Refactors the /api/repositories/contributors endpoint to return all unique contributor names without ranking or statistics, resolving issue #121. This change makes the endpoint fully GDPR-compliant and enables it to reuse cached repositories from other endpoints for dramatic performance improvements.

Issue Reference

Resolves #121
Related to #120 (unified caching), #122 (repository coordinator)

Changes Made

API Contract Changes (Breaking)

Before:

{
  "contributors": [
    {
      "login": "Alice",
      "commitCount": 280,
      "linesAdded": 15420,
      "linesDeleted": 3210,
      "contributionPercentage": 58.3
    }
  ]
}

After:

{
  "contributors": [
    { "login": "Alice" },
    { "login": "Bob" },
    { "login": "Charlie" }
  ]
}

Implementation Changes

  1. Type Definitions (index.ts)

    • Simplified Contributor interface to only include login: string
    • Removed ContributorStat fields: commitCount, linesAdded, linesDeleted, contributionPercentage
  2. Service Layer (gitService.ts)

    • Replaced getTopContributors() with new getContributors() method
    • Uses git log --format=%aN instead of git log --numstat
    • Returns all unique contributors (no top-5 limit)
    • Alphabetically sorted for consistency
  3. Cache Layer (repositoryCache.ts)

    • Updated getOrGenerateContributors() to call new service method
    • Updated type guards for Contributor[] instead of ContributorStat[]
    • Maintains transactional cache consistency
  4. Tests (100% coverage maintained)

    • Completely rewrote getContributors test suite (8 test cases)
    • Updated route handler tests to validate simplified response structure
    • All 956 tests passing
  5. Documentation (FRONTEND_API_MIGRATION.md)

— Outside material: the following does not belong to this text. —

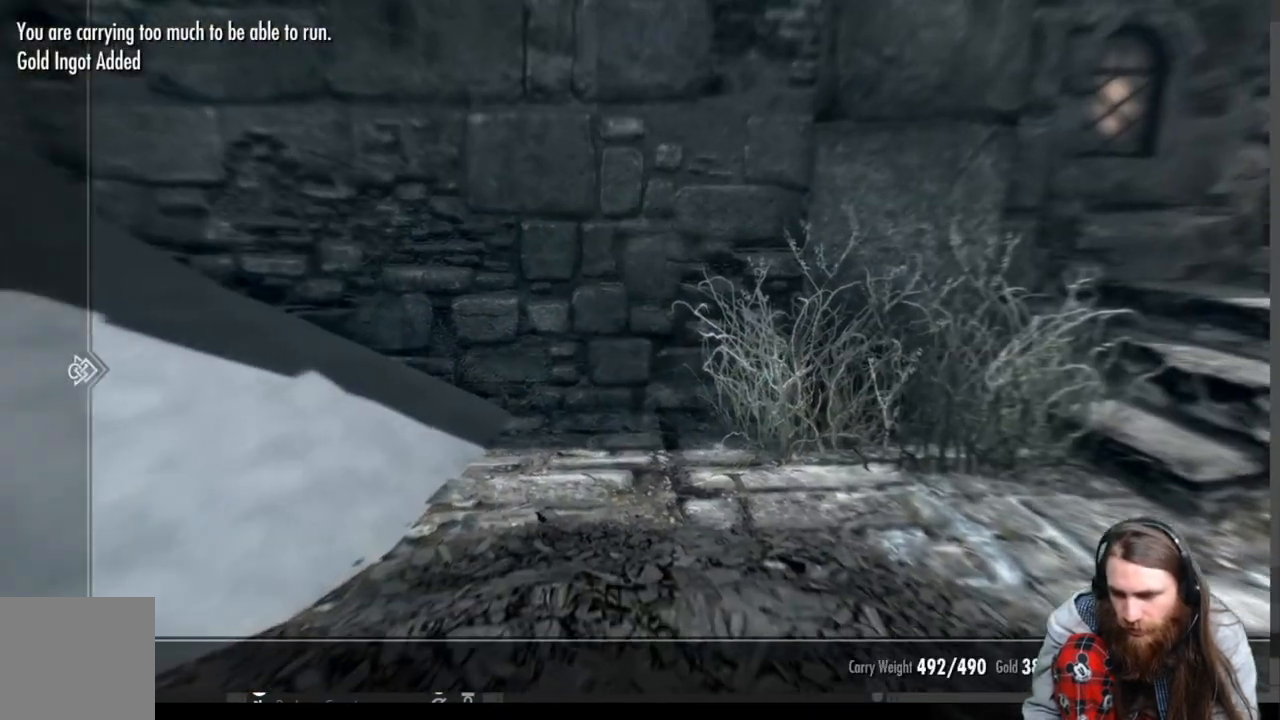
{"buttons": [], "left_stick": "center", "right_stick": "center", "events": []}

    • Updated response examples
    • Added migration notes highlighting breaking changes
    • Documented GDPR compliance benefits

Performance Improvements

The key benefit of this refactor is repository reuse - the old implementation couldn't reuse cached repositories because it required --numstat which wasn't in the raw commit cache. The new implementation only needs author names which can be extracted from already-cloned repositories.

Verified Performance Metrics (Manual API Tests)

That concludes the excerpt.